- To-do item
Put each line of the material below into a numbered list, skipping blank lines and leaving the pictures out.

Collected data
§

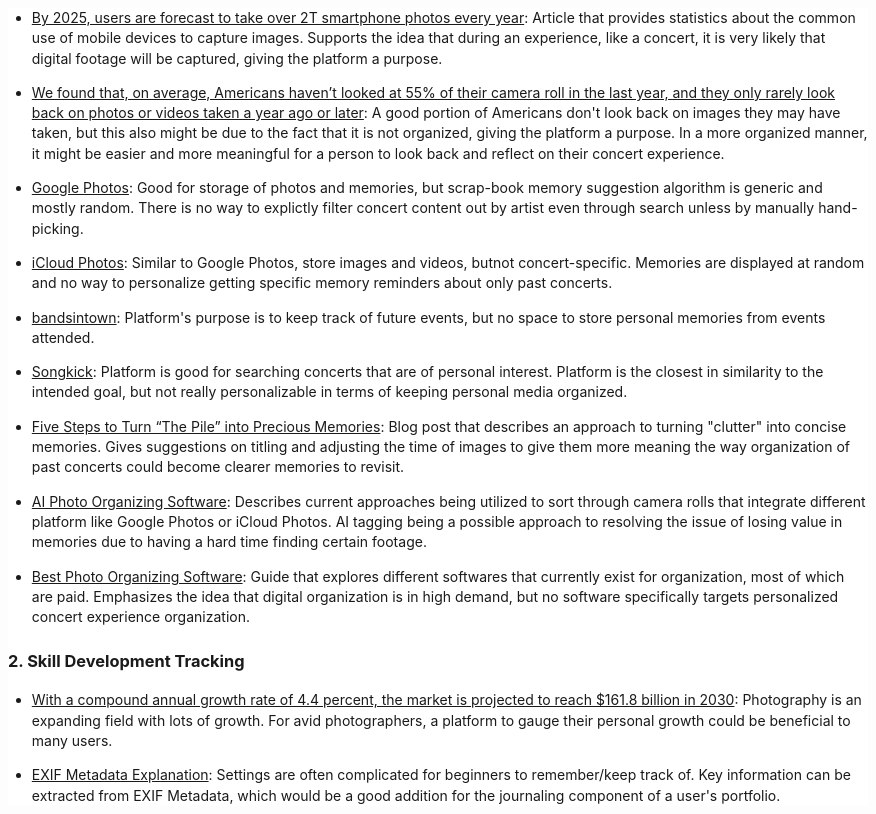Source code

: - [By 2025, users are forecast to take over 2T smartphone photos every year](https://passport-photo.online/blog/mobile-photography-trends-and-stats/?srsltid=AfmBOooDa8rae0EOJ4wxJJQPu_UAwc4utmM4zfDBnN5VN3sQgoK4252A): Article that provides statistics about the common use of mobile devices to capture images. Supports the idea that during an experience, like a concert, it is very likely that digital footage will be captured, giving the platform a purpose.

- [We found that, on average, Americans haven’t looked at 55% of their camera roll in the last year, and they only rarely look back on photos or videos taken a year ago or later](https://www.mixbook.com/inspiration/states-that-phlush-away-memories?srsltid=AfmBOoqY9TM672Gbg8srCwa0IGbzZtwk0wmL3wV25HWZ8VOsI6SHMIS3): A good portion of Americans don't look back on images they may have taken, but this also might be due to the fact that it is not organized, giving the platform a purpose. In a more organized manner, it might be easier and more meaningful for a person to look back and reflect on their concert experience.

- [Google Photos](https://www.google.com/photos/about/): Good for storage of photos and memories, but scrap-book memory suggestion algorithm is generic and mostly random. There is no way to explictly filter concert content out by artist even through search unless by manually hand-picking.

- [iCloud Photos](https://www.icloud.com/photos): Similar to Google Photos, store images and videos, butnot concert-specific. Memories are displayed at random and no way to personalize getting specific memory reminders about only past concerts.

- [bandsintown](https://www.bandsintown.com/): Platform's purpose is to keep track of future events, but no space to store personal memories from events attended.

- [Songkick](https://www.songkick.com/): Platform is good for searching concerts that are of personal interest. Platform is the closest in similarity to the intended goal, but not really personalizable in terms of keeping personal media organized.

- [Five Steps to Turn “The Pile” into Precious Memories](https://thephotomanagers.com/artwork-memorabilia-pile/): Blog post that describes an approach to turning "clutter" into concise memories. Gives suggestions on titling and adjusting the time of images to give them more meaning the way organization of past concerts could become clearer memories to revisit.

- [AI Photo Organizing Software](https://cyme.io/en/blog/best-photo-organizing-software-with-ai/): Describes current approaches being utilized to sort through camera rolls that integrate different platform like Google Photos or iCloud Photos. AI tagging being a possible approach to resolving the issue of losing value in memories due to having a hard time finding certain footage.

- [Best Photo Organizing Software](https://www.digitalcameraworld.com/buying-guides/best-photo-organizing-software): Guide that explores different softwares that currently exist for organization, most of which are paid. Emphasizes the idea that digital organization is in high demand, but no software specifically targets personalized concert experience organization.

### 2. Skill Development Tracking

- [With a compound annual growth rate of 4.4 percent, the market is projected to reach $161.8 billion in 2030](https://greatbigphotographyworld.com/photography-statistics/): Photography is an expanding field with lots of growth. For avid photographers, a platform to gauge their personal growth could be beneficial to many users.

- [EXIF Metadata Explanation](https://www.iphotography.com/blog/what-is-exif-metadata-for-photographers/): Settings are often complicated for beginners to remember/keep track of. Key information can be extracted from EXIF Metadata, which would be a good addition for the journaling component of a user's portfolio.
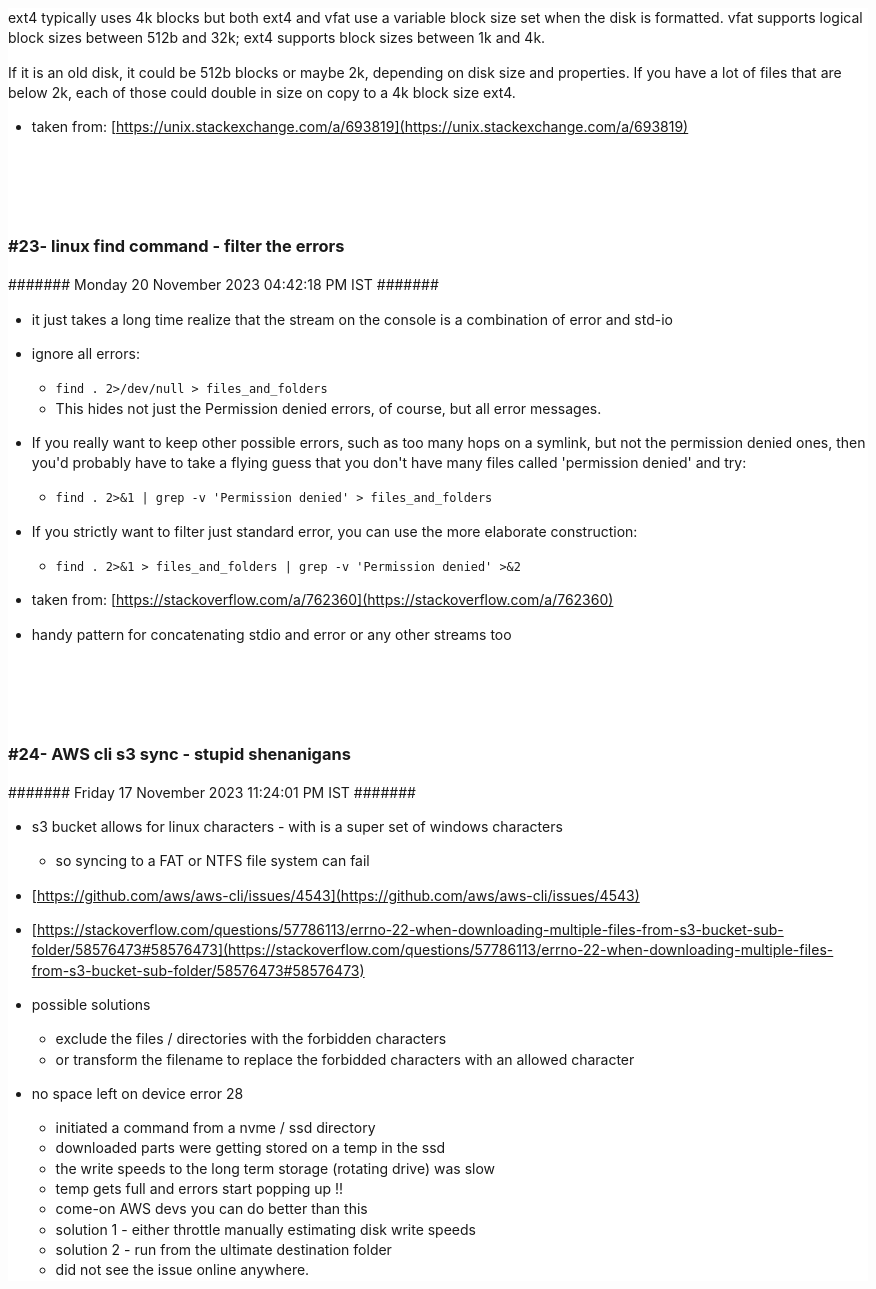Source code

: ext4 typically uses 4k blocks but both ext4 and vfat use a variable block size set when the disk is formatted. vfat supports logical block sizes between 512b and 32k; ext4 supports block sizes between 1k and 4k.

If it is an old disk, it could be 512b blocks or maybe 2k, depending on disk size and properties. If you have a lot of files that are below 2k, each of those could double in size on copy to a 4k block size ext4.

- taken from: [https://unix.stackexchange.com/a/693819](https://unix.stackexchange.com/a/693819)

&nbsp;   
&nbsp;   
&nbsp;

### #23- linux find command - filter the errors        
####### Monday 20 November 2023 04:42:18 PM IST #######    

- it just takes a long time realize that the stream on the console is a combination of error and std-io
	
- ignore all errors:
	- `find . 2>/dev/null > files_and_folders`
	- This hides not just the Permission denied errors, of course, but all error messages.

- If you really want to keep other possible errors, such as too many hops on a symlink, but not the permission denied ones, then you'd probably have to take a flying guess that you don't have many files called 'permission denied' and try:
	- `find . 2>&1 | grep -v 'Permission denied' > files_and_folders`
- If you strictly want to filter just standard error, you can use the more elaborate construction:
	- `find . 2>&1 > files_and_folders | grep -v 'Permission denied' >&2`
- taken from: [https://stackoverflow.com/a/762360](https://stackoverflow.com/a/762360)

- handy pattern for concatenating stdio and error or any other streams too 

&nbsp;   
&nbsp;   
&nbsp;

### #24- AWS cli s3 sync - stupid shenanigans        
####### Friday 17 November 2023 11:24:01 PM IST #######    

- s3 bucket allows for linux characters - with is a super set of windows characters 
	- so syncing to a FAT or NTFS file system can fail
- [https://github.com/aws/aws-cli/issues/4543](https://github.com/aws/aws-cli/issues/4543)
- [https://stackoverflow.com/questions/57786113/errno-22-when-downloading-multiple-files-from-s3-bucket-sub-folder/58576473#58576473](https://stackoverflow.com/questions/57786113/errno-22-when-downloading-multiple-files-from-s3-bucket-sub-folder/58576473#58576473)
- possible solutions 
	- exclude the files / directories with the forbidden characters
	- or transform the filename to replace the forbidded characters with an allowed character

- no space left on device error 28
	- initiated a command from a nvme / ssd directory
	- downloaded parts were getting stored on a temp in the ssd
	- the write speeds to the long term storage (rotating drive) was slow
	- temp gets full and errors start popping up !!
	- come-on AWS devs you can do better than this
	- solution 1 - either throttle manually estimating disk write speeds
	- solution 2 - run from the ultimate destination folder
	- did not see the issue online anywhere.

§

- Solution for this problem
1. Source code
2. : - [By 2025, users are forecast to take over 2T smartphone photos every year](https://passport-photo.online/blog/mobile-photography-trends-and-stats/?srsltid=AfmBOooDa8rae0EOJ4wxJJQPu_UAwc4utmM4zfDBnN5VN3sQgoK4252A): Article that provides statistics about the common use of mobile devices to capture images. Supports the idea that during an experience, like a concert, it is very likely that digital footage will be captured, giving the platform a purpose.
3. - [We found that, on average, Americans haven’t looked at 55% of their camera roll in the last year, and they only rarely look back on photos or videos taken a year ago or later](https://www.mixbook.com/inspiration/states-that-phlush-away-memories?srsltid=AfmBOoqY9TM672Gbg8srCwa0IGbzZtwk0wmL3wV25HWZ8VOsI6SHMIS3): A good portion of Americans don't look back on images they may have taken, but this also might be due to the fact that it is not organized, giving the platform a purpose. In a more organized manner, it might be easier and more meaningful for a person to look back and reflect on their concert experience.
4. - [Google Photos](https://www.google.com/photos/about/): Good for storage of photos and memories, but scrap-book memory suggestion algorithm is generic and mostly random. There is no way to explictly filter concert content out by artist even through search unless by manually hand-picking.
5. - [iCloud Photos](https://www.icloud.com/photos): Similar to Google Photos, store images and videos, butnot concert-specific. Memories are displayed at random and no way to personalize getting specific memory reminders about only past concerts.
6. - [bandsintown](https://www.bandsintown.com/): Platform's purpose is to keep track of future events, but no space to store personal memories from events attended.
7. - [Songkick](https://www.songkick.com/): Platform is good for searching concerts that are of personal interest. Platform is the closest in similarity to the intended goal, but not really personalizable in terms of keeping personal media organized.
8. - [Five Steps to Turn “The Pile” into Precious Memories](https://thephotomanagers.com/artwork-memorabilia-pile/): Blog post that describes an approach to turning "clutter" into concise memories. Gives suggestions on titling and adjusting the time of images to give them more meaning the way organization of past concerts could become clearer memories to revisit.
9. - [AI Photo Organizing Software](https://cyme.io/en/blog/best-photo-organizing-software-with-ai/): Describes current approaches being utilized to sort through camera rolls that integrate different platform like Google Photos or iCloud Photos. AI tagging being a possible approach to resolving the issue of losing value in memories due to having a hard time finding certain footage.
10. - [Best Photo Organizing Software](https://www.digitalcameraworld.com/buying-guides/best-photo-organizing-software): Guide that explores different softwares that currently exist for organization, most of which are paid. Emphasizes the idea that digital organization is in high demand, but no software specifically targets personalized concert experience organization.
11. ### 2. Skill Development Tracking
12. - [With a compound annual growth rate of 4.4 percent, the market is projected to reach $161.8 billion in 2030](https://greatbigphotographyworld.com/photography-statistics/): Photography is an expanding field with lots of growth. For avid photographers, a platform to gauge their personal growth could be beneficial to many users.
13. - [EXIF Metadata Explanation](https://www.iphotography.com/blog/what-is-exif-metadata-for-photographers/): Settings are often complicated for beginners to remember/keep track of. Key information can be extracted from EXIF Metadata, which would be a good addition for the journaling component of a user's portfolio.
14. Source code
15. : ext4 typically uses 4k blocks but both ext4 and vfat use a variable block size set when the disk is formatted. vfat supports logical block sizes between 512b and 32k; ext4 supports block sizes between 1k and 4k.
16. If it is an old disk, it could be 512b blocks or maybe 2k, depending on disk size and properties. If you have a lot of files that are below 2k, each of those could double in size on copy to a 4k block size ext4.
17. - taken from: [https://unix.stackexchange.com/a/693819](https://unix.stackexchange.com/a/693819)
18. &nbsp;   
19. &nbsp;   
20. &nbsp;
21. ### #23- linux find command - filter the errors        
22. ####### Monday 20 November 2023 04:42:18 PM IST #######    
23. - it just takes a long time realize that the stream on the console is a combination of error and std-io
24. - ignore all errors:
25. 	- `find . 2>/dev/null > files_and_folders`
26. 	- This hides not just the Permission denied errors, of course, but all error messages.
27. - If you really want to keep other possible errors, such as too many hops on a symlink, but not the permission denied ones, then you'd probably have to take a flying guess that you don't have many files called 'permission denied' and try:
28. 	- `find . 2>&1 | grep -v 'Permission denied' > files_and_folders`
29. - If you strictly want to filter just standard error, you can use the more elaborate construction:
30. 	- `find . 2>&1 > files_and_folders | grep -v 'Permission denied' >&2`
31. - taken from: [https://stackoverflow.com/a/762360](https://stackoverflow.com/a/762360)
32. - handy pattern for concatenating stdio and error or any other streams too 
33. &nbsp;   
34. &nbsp;   
35. &nbsp;
36. ### #24- AWS cli s3 sync - stupid shenanigans        
37. ####### Friday 17 November 2023 11:24:01 PM IST #######    
38. - s3 bucket allows for linux characters - with is a super set of windows characters 
39. 	- so syncing to a FAT or NTFS file system can fail
40. - [https://github.com/aws/aws-cli/issues/4543](https://github.com/aws/aws-cli/issues/4543)
41. - [https://stackoverflow.com/questions/57786113/errno-22-when-downloading-multiple-files-from-s3-bucket-sub-folder/58576473#58576473](https://stackoverflow.com/questions/57786113/errno-22-when-downloading-multiple-files-from-s3-bucket-sub-folder/58576473#58576473)
42. - possible solutions 
43. 	- exclude the files / directories with the forbidden characters
44. 	- or transform the filename to replace the forbidded characters with an allowed character
45. - no space left on device error 28
46. 	- initiated a command from a nvme / ssd directory
47. 	- downloaded parts were getting stored on a temp in the ssd
48. 	- the write speeds to the long term storage (rotating drive) was slow
49. 	- temp gets full and errors start popping up !!
50. 	- come-on AWS devs you can do better than this
51. 	- solution 1 - either throttle manually estimating disk write speeds
52. 	- solution 2 - run from the ultimate destination folder
53. 	- did not see the issue online anywhere.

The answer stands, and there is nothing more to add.